Sei que para a interpretação psinalítica da literatura, toda essa complexidade remete mesmo a alguns casos de paranóia que surpreendem justamente pela elaboração. E é difícil argumentar com uma ciência que estabelece o discurso como um sintoma em alguns casos, porque mina qualquer possibilidade de reconhecer a validade de seu conteúdo, remetendo sempre ao esquema do sintoma. Me pergunto, no entanto, se podemos continuar aceitando que gerações inteiras de artistas sejam reduzidas à mera expressividade de suas psicopatologias. Essa interpretação destrói qualquer objetivo mais amplo da arte, a domestica até ao ponto de nos tranquilizar e torná-la mais uma versão do que já estamos acostumados. Essa, basicamente, é uma das razões mais significativas para que não aceite esse tipo de leitura...
Esse livro produz, portanto, incerteza. E não é o trecho final, retirado do diário de García Madero que vai explicar tudo que a segunda parte do livro acaba de mostrar. Sei que essa sensação fica muito forte, mas ela abre para outra incerteza que é justamente o destino de seu autor.
Esse efeito, a produção de incerteza, me parece um grande tema da literatura contemporânea. Bolaño escolheu esse método, o da multiplicidade de versões, mesmo que todas elas sejam realistas e pareçam não dar margem a dúvidas. Mas é o acúmulo delas que ao invés de contar uma historia vai denunciando o quanto fica de fora na fala de cada um. Não se produz um efeito cumulativo, mas a dúvida. Thomas Pynchon, ao contrário, aposta no incrível (no sentido daquilo que não é acreditável). Isso para mencionar apenas dois autores.

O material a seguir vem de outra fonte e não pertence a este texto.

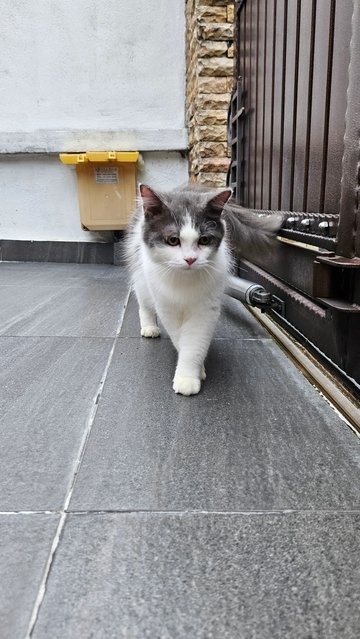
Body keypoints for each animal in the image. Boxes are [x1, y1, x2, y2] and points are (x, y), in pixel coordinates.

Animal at [125, 182, 282, 398]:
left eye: (204, 240)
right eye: (173, 240)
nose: (190, 259)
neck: (185, 281)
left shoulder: (206, 309)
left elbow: (194, 342)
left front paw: (190, 375)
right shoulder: (167, 306)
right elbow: (179, 337)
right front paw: (191, 373)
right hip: (141, 277)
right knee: (144, 303)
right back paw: (149, 327)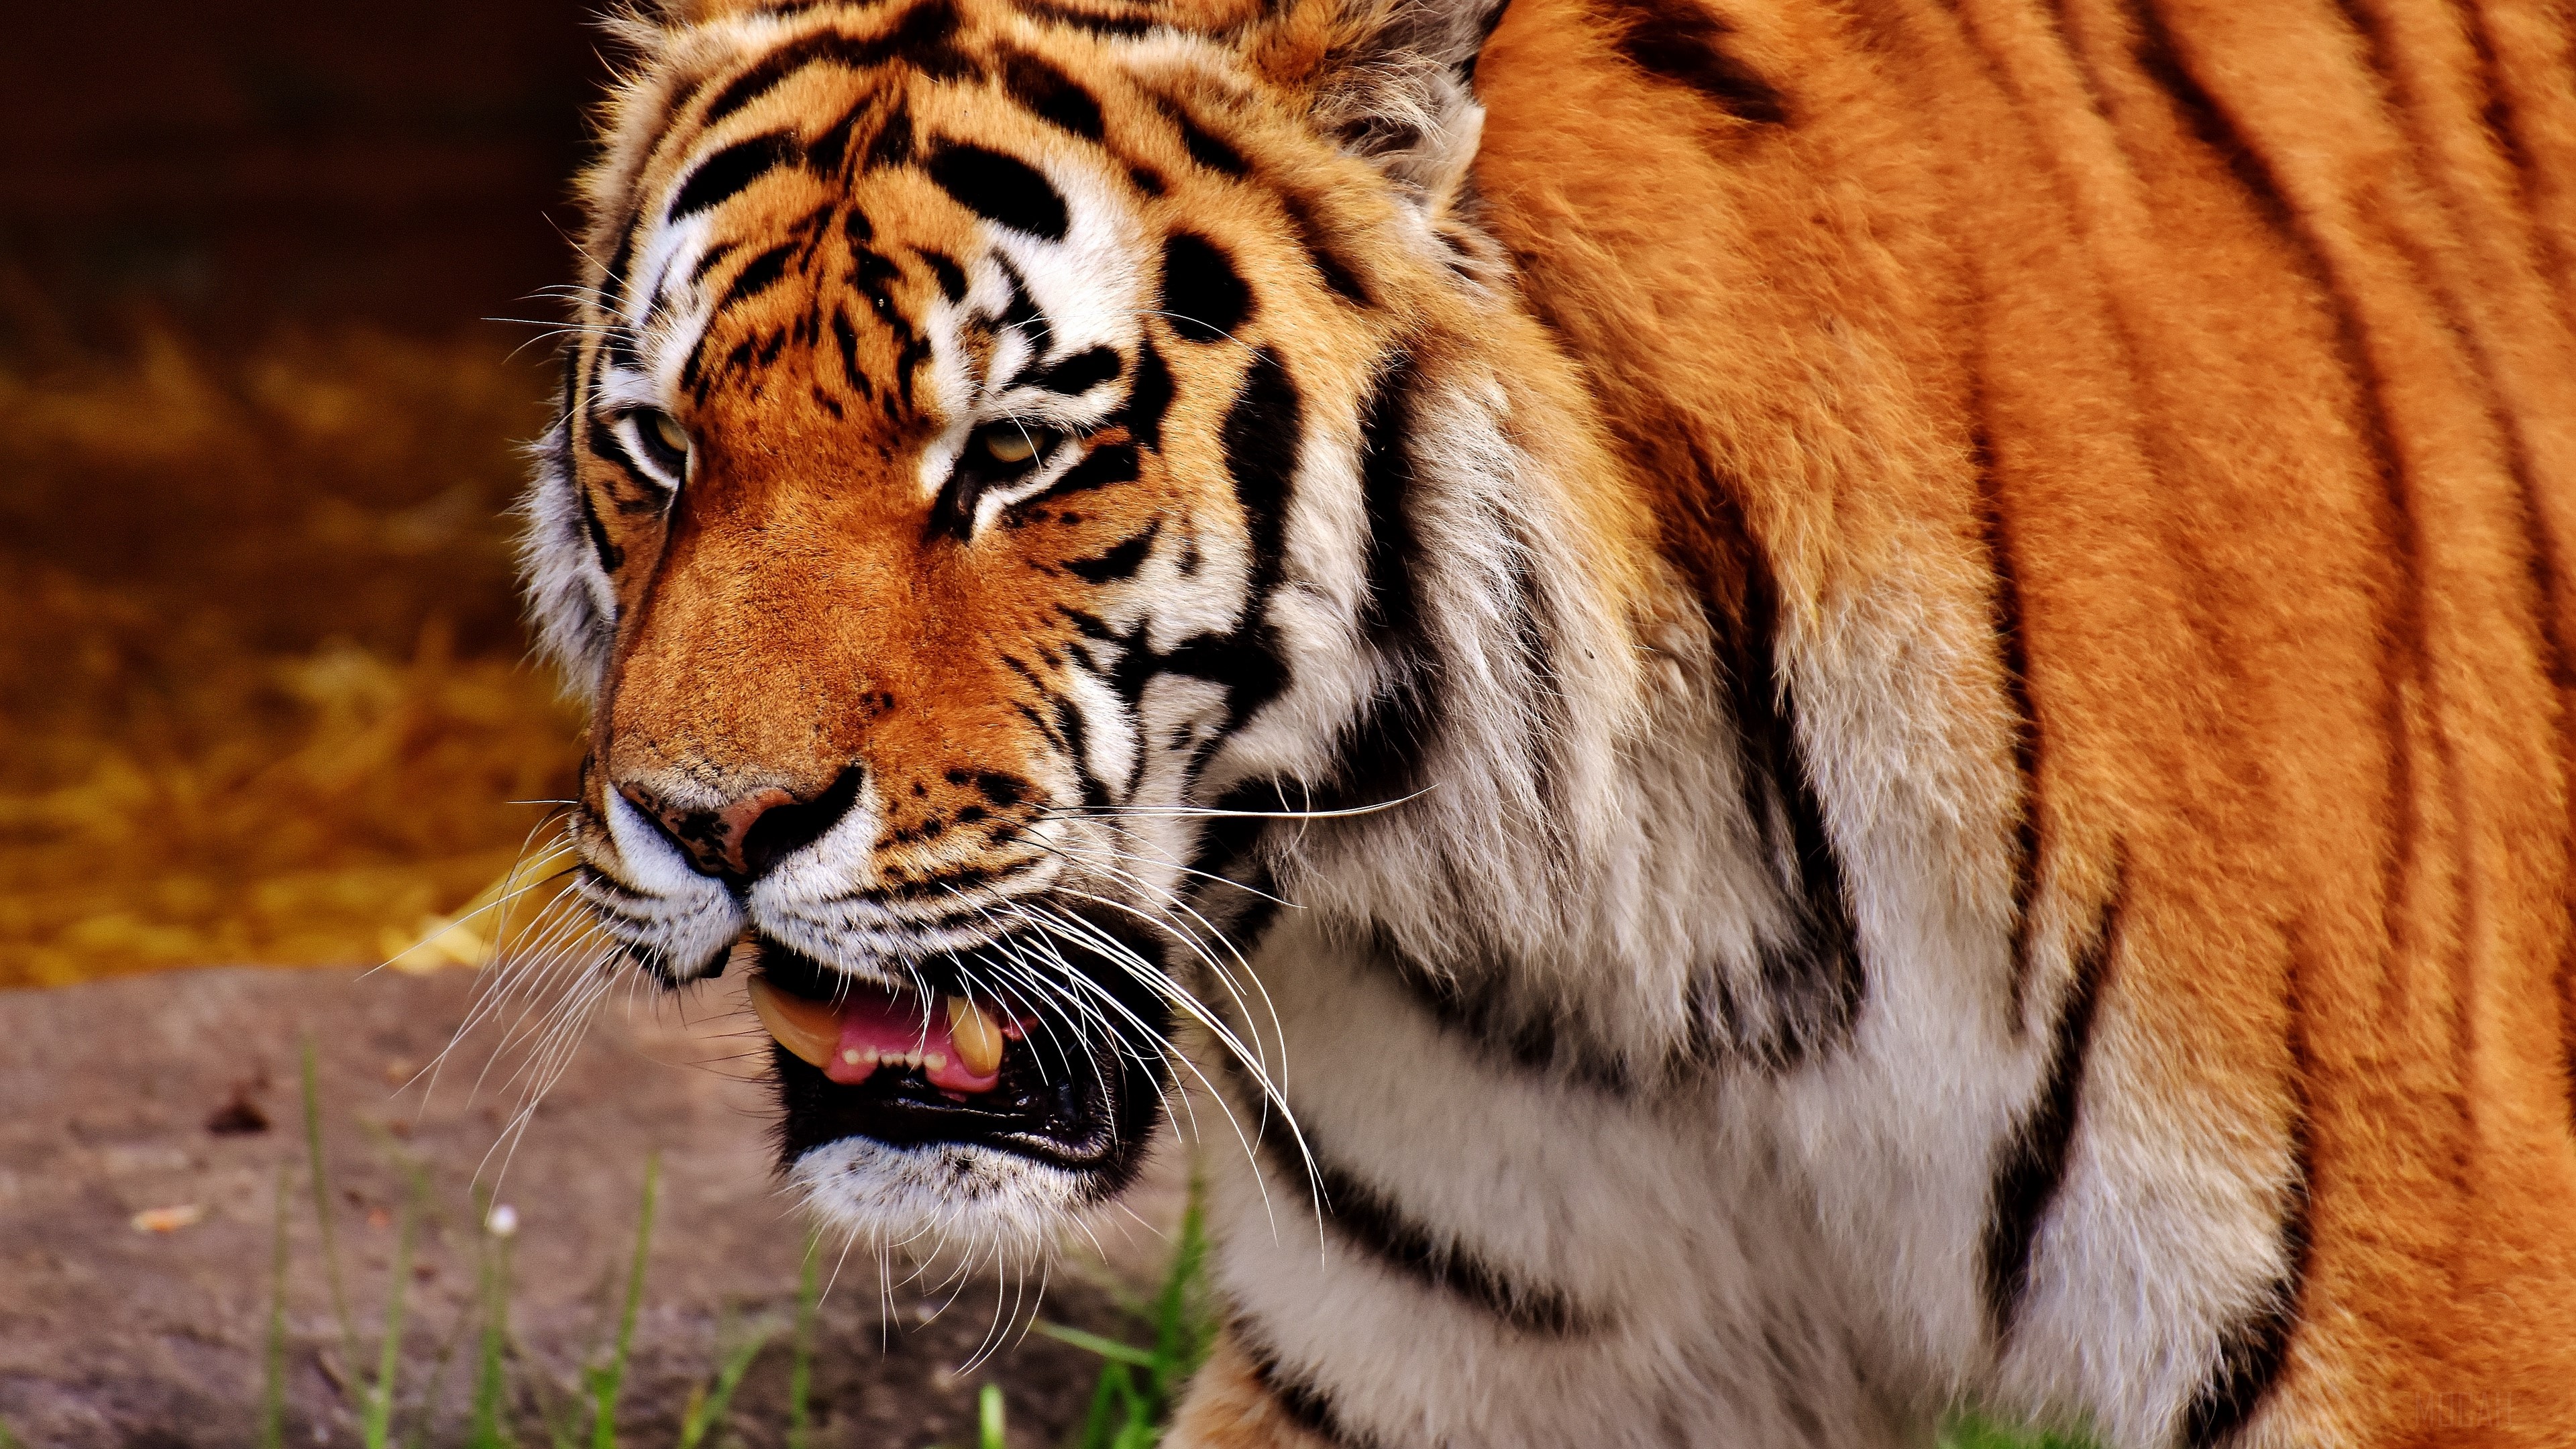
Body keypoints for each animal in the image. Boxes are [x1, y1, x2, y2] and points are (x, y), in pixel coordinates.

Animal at [518, 0, 2576, 1440]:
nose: (711, 826)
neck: (1640, 908)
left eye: (1016, 454)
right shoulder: (1475, 1352)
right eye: (660, 448)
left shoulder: (2442, 1321)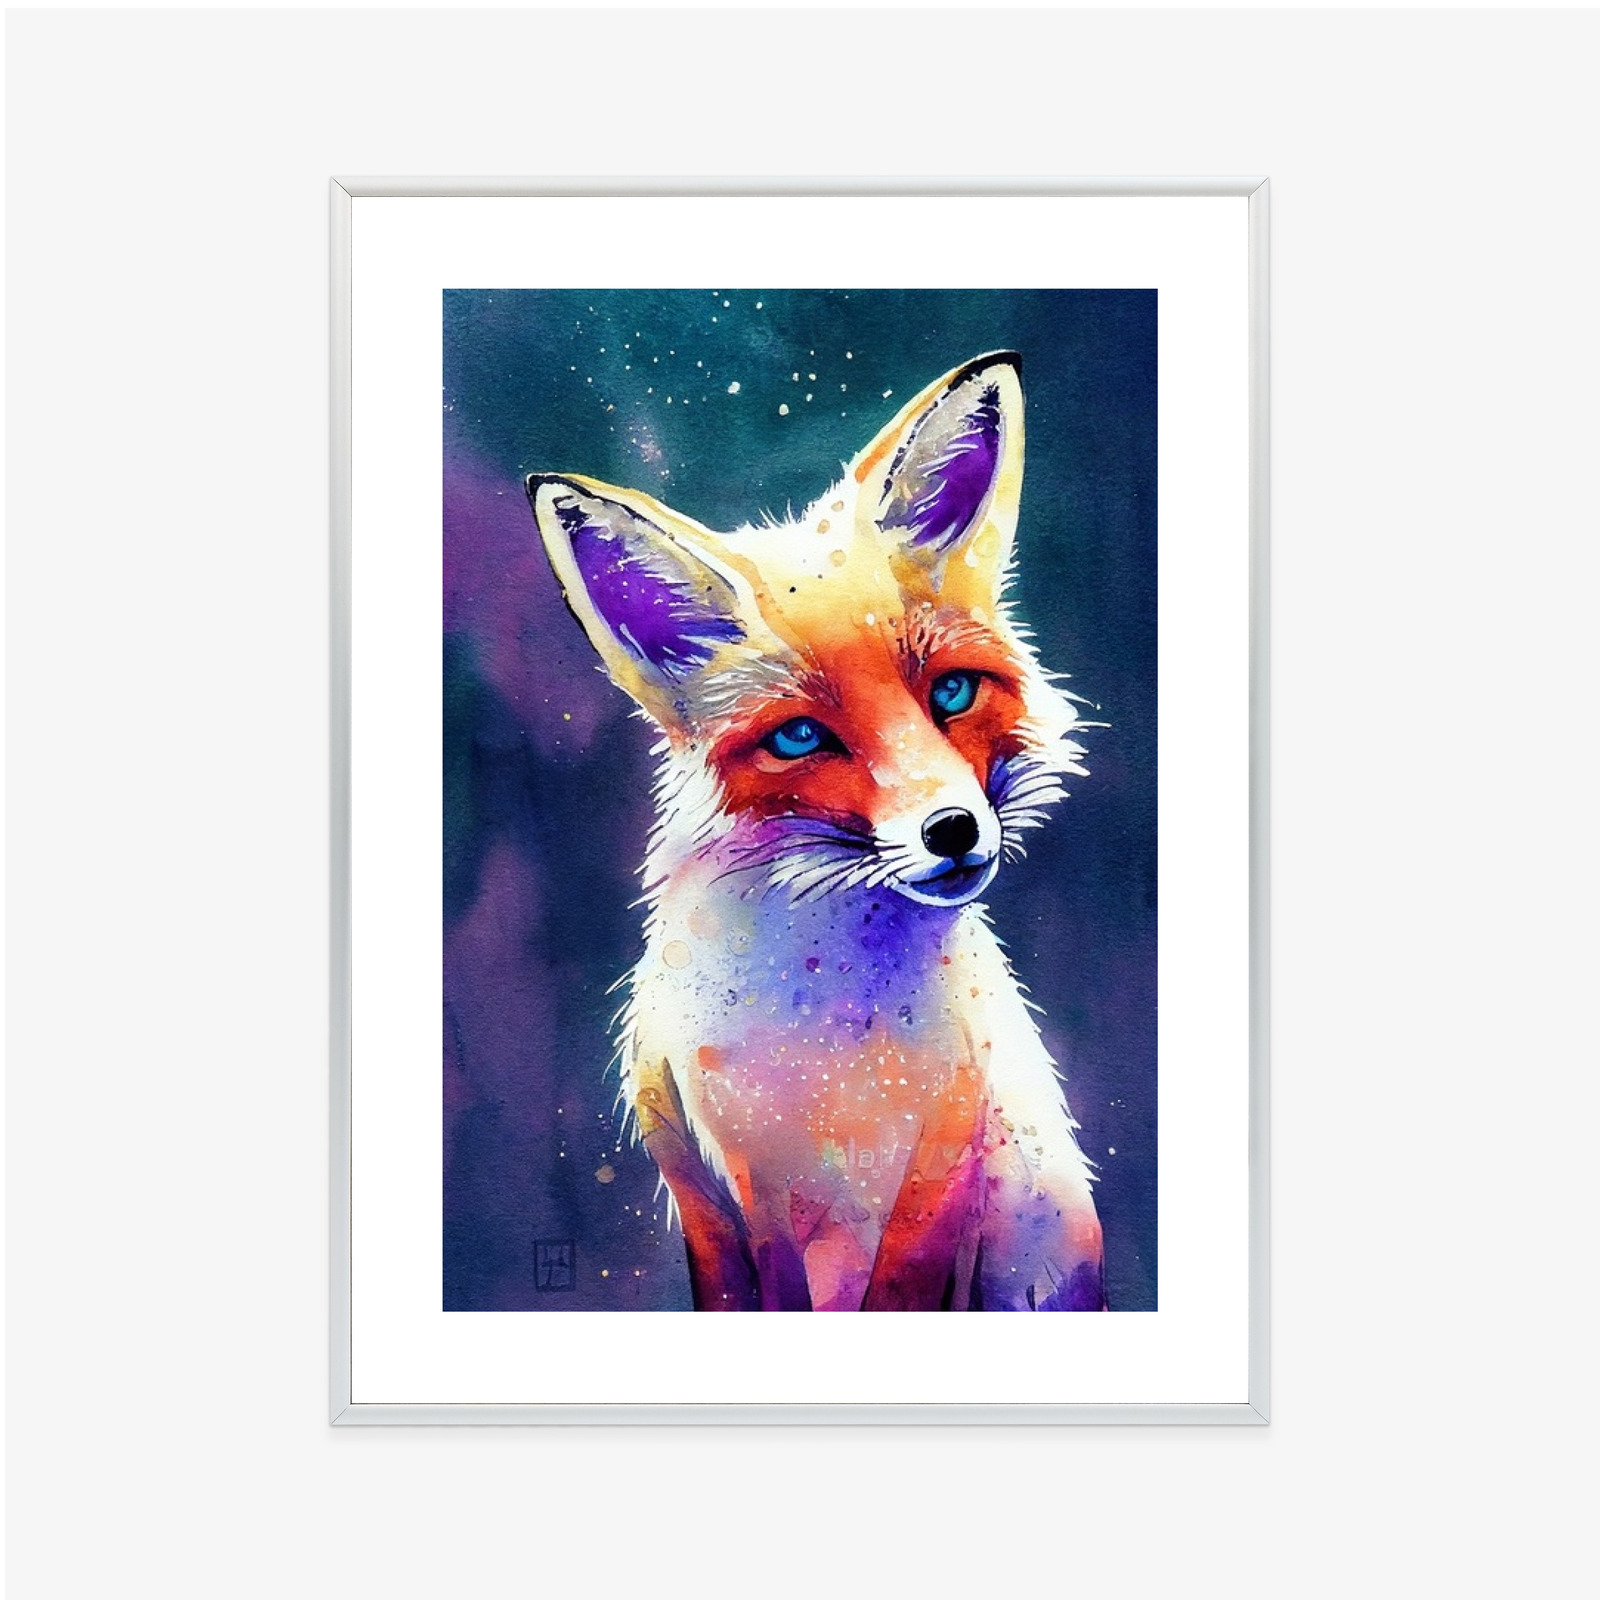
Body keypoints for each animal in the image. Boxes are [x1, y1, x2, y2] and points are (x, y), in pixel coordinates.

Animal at [527, 351, 1106, 1311]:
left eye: (952, 691)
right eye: (800, 737)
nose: (954, 831)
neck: (825, 1052)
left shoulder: (943, 1172)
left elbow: (898, 1290)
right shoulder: (720, 1190)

Mais especificamente nesse livro de Bolaño, embora eu tenha sentido isso em alguma medida também na leitura de “Estrela Distante”, o tempo mostra o quanto corrói e modifica os personagens. Assim, me parece, não a violência, mas a vida (e a morte, evidentemente) como passagem do tempo que arrasta a tudo. Perceba como os depoimentos vão mudando de tom à medida que os personagens envelhecem. Como conflitos são atenuados e amores perdem a chama. A transformação da vida adulta que chega para todos, até para Ulisses Lima e Arturo Belano, embora esses, ao que parece, tenham preferido viver de modo diferente de todos os outros, se tornando nômades. O costume nos faz pensar que a explicação para esse nomadismo é uma incapacidade de adaptação às convenções sociais vigentes, que os dois, mesmo separados, vão vivendo e mantendo em si o desejo de não ser mais um na multidão. Mas não há nada que comprove esse tipo de afirmação idealizada no livro.
E a vida, a passagem do tempo, para ser mais exato, vai modificando a todos. Esse imenso universo criado pelo autor incorpora também essa dimensão, o que me faz pensar, com alegria, que Bolaño detestava a idéia de traçar retratos estáticos. Não há descrições, como nos acostumamos a ler nos romances novecentistas, mas sim um acompanhamento falho do movimento. Me pergunto se não é assim que vemos a vida passando por nós e pelas pessoas com que nos relacionamos, porque quando as encontramos depois de se ausentarem de nossas vidas, estão mudadas, com novas cicatrizes, novas alegrias e amores. E sentimos, mesmo que não possamos racionalizar isso num primeiro momento, que já não as conhecemos totalmente, que muita coisa nos fugiu e mesmo que elas contem o que se passou, é toda uma existência que não nos toca.